Brutus was another of those enemies of Caesar who had been unaccountably recalled from exile. Caesar treated the whole thing as a boyish lapse of judgment. He always showed a great affection for Brutus, whom I only saw as a rather tedious drudge. Perhaps it was because of Caesar’s old liaison with Servilia, Brutus’s mother. There were even rumors that Caesar had fathered Brutus, but I never credited these. In any case, Brutus had philosophical pretensions and was often to be found at such gatherings.
“What other Romans were present?” I asked. “It might help to know with whom he mingled in his final days.”
“Do you think this might be relevant?”
“One never knows. Sometimes a murder is casual, as when a thug stabs a victim to make it easier to lift his purse. Other times the murder is hired and a professional takes care of it. In neither case would my question be to the point, but I have found that in most cases the killer was someone known to the victim, very often a spouse or close relative. You see, there must be close emotional attachment for one to feel betrayal severely enough to kill. Or the killing is the result of a business dealing gone bad, or of someone impatient for an inheritance. In all those cases there is some close connection between murderer and victim. The idea is to discover what the nature of the connection might be.”
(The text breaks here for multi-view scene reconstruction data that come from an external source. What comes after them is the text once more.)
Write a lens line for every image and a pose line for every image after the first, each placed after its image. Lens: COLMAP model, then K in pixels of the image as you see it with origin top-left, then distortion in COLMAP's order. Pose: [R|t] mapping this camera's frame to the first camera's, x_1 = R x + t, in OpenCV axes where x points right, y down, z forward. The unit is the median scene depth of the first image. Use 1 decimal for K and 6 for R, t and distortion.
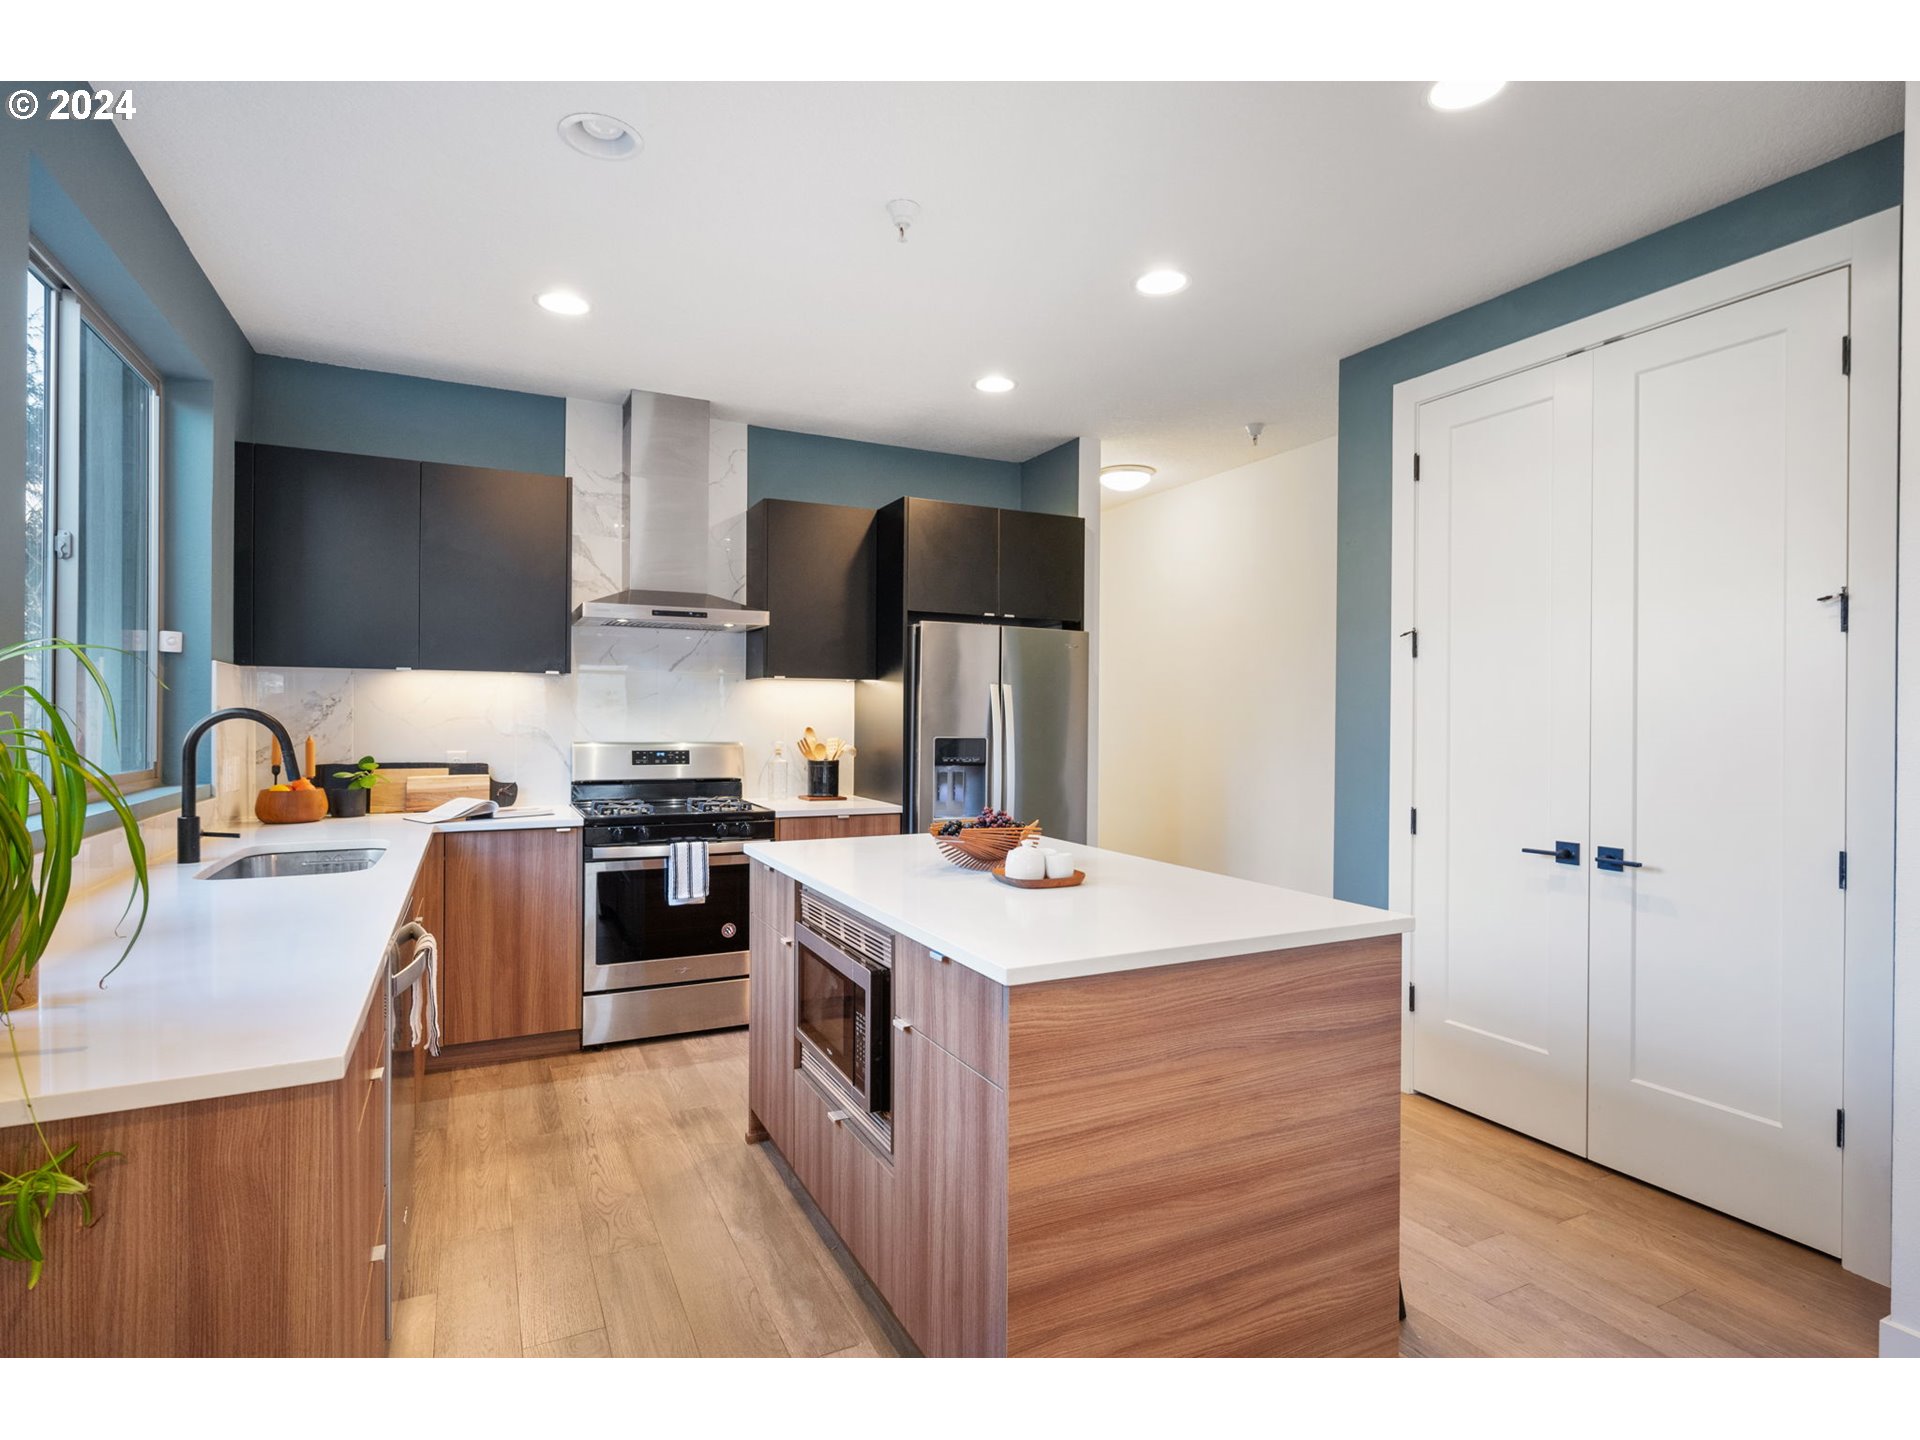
lens RADIAL K [[975.2, 0, 963.9], [0, 975.2, 721.3], [0, 0, 1]] dist [-0.002886, -0.001550]
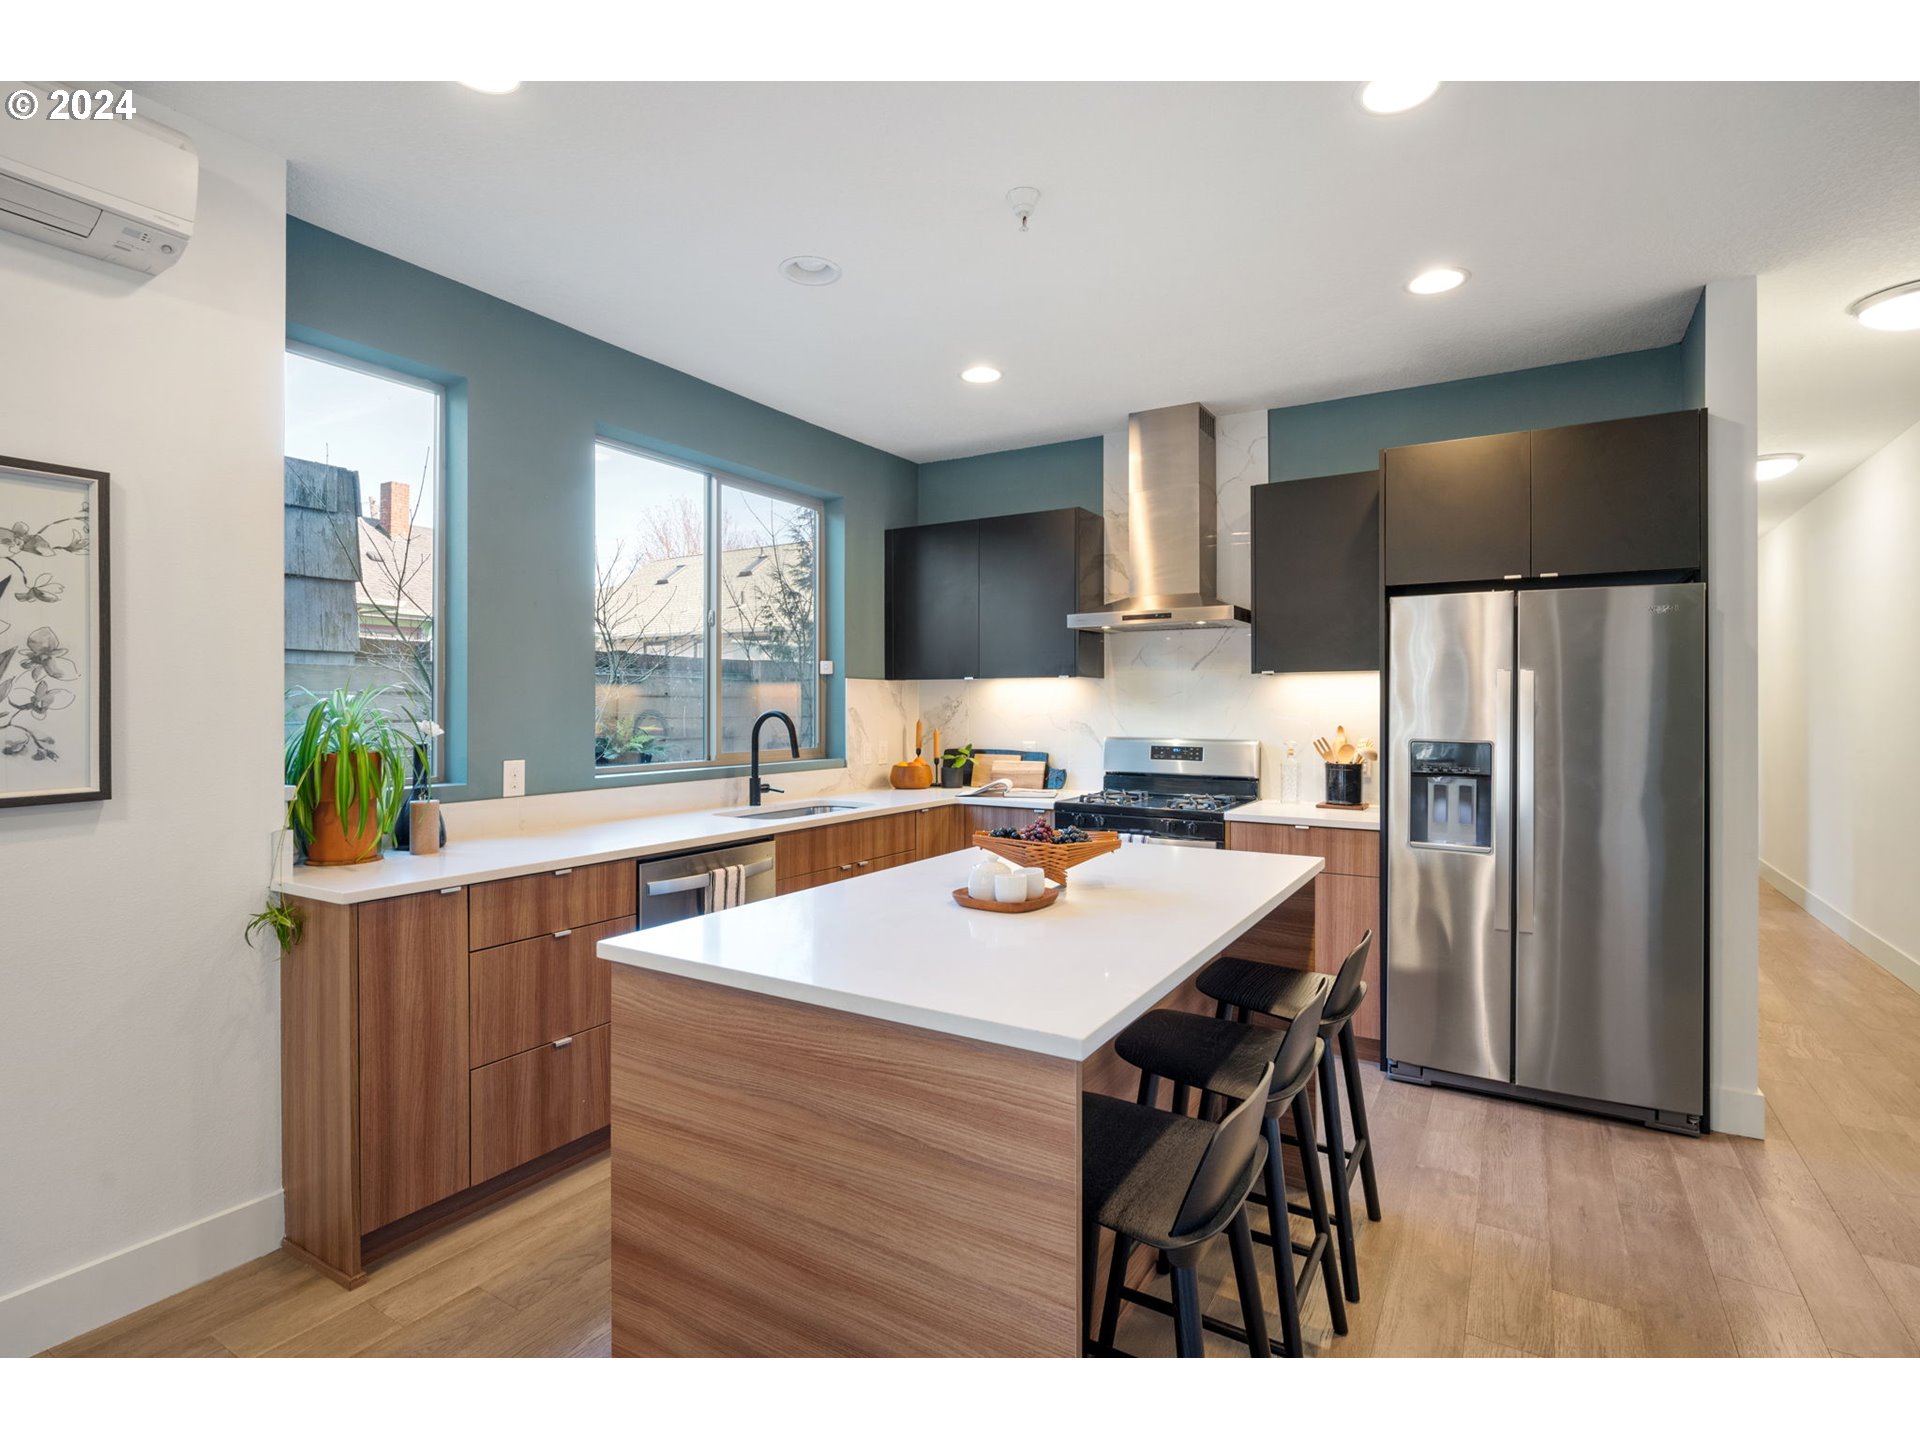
lens RADIAL K [[933.2, 0, 959.6], [0, 933.2, 708.7], [0, 0, 1]] dist [0.005090, 0.000658]
pose [[0.529177, -0.003799, -0.848503, 0.474848], [-0.001223, 0.999986, -0.005240, -0.005847], [0.848511, 0.003811, 0.529165, 0.309331]]
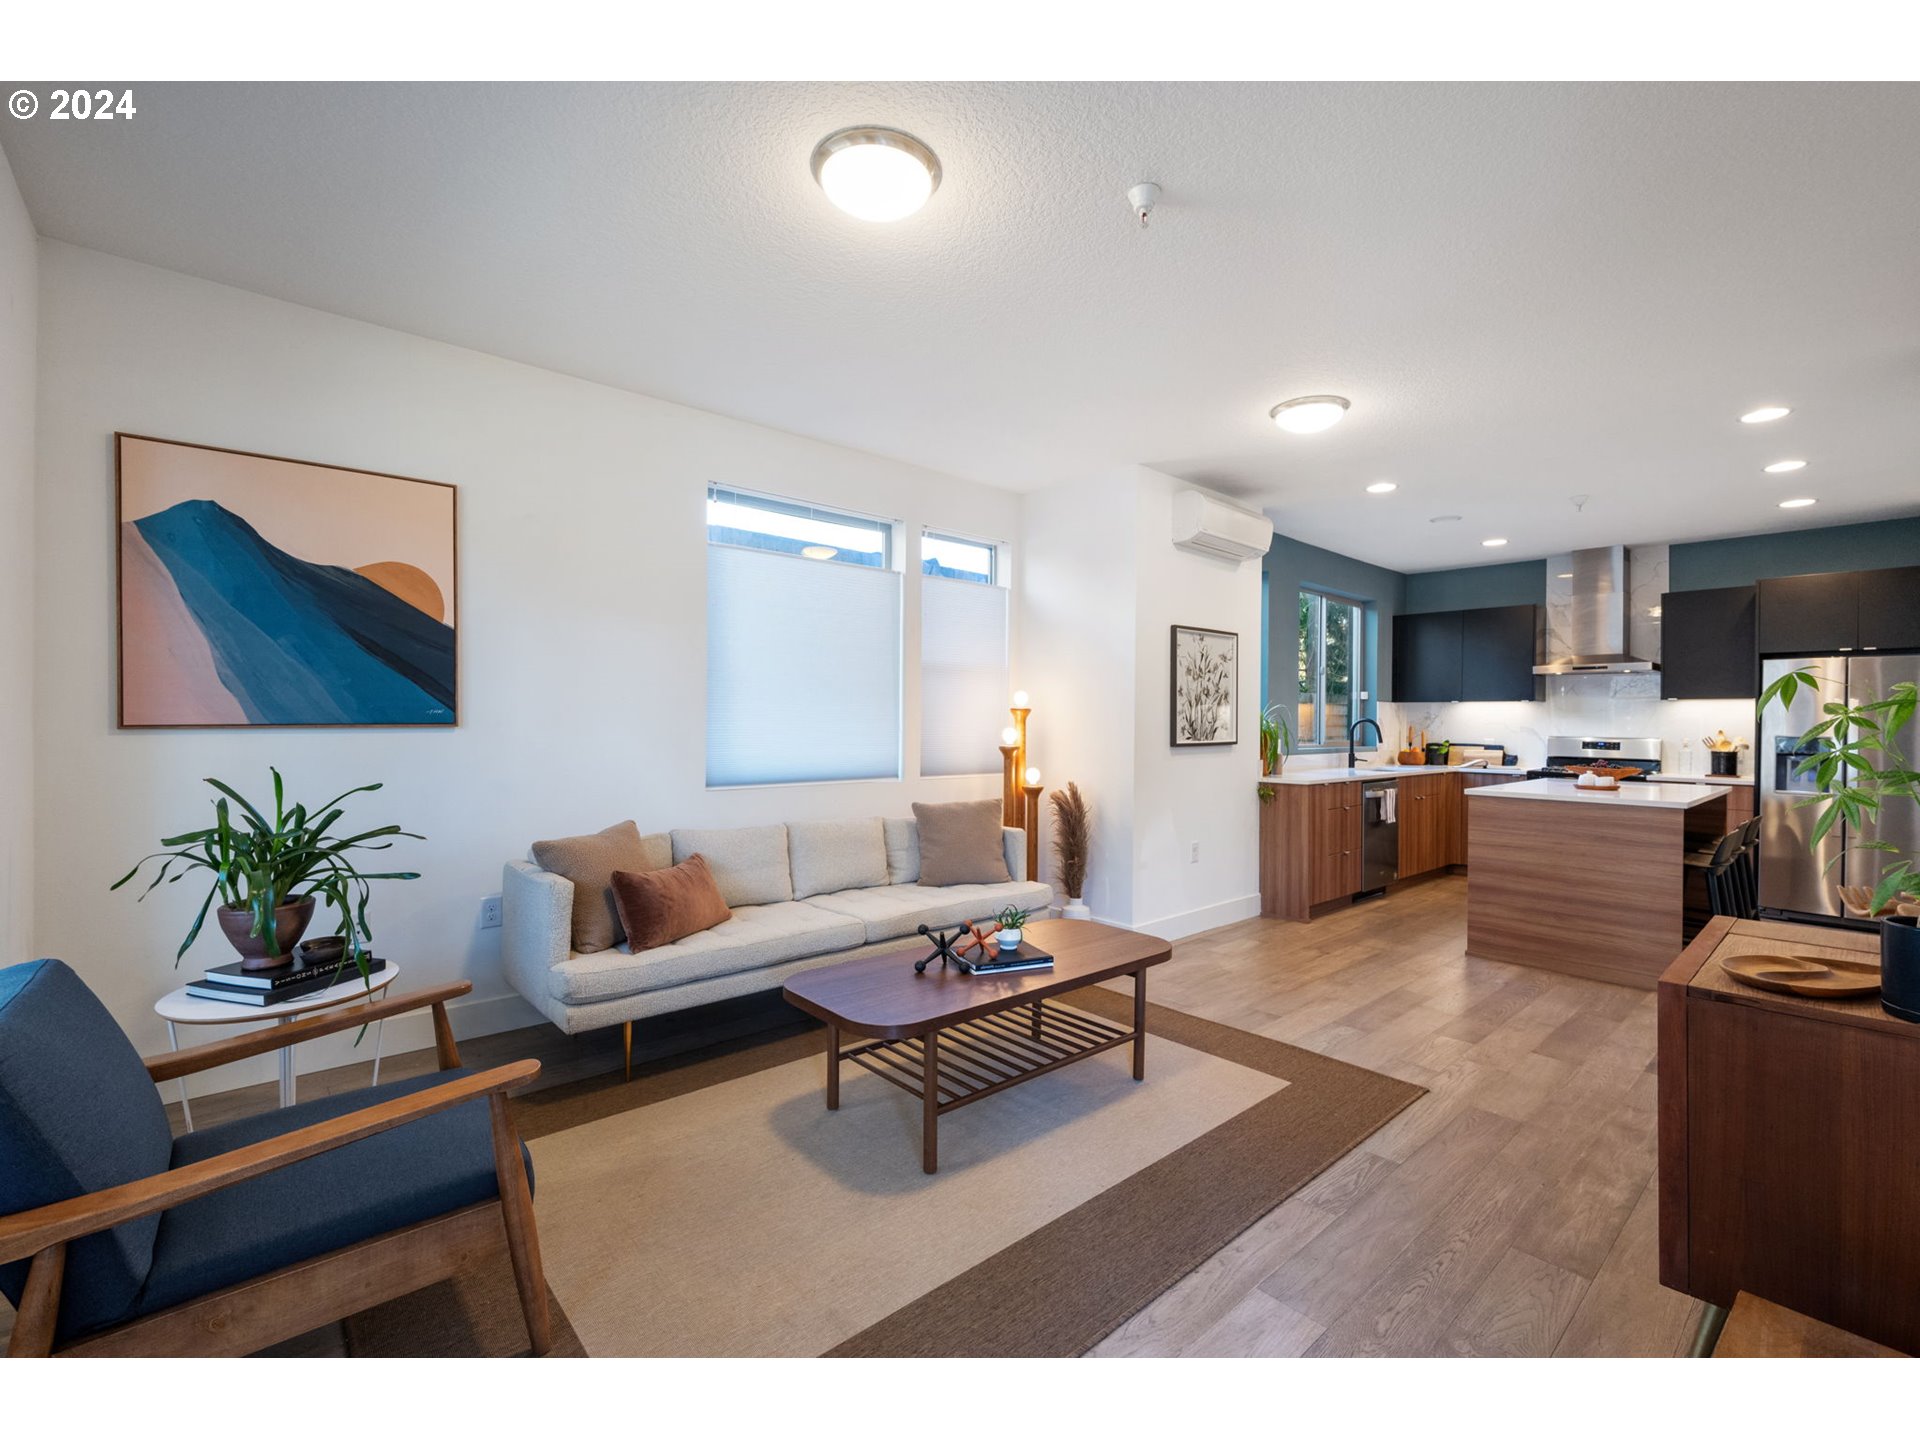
lens RADIAL K [[831.8, 0, 966.5], [0, 831.8, 723.5], [0, 0, 1]] dist [0.003144, -0.000019]
pose [[0.264989, -0.001708, -0.964250, 0.983167], [-0.012425, 0.999909, -0.005185, 0.021332], [0.964171, 0.013355, 0.264944, -0.613636]]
Her eyes sparkled. “This is so fascinating! I have said before that you should organize your theories of detection into a study and write them down. You could found your own unique school of philosophy.”
“‘Detection’?” I asked. “It’s a good word, but I fear that nobody else’s mind works like mine. Such a study would be a dismal failure, and philosophers would consider the study of evil or aberrant behavior to be unworthy. They like to concentrate upon the sublime.”
“I wouldn’t be so sure. Nobody thought like any philosopher until the philosophers began to propound, and then they changed the ways people thought. And physicians study the illnesses and injuries of the body, so why not the workings of evil in the human mind and the behavior that results from it?”
Now that I think of it, I suppose that may be exactly what I have been doing these last few years as I idle away my time under the reign of the First Citizen. I have no gift for writing philosophical tracts, however, and instead inscribe these memoirs of my adventures during those dying years of the Republic.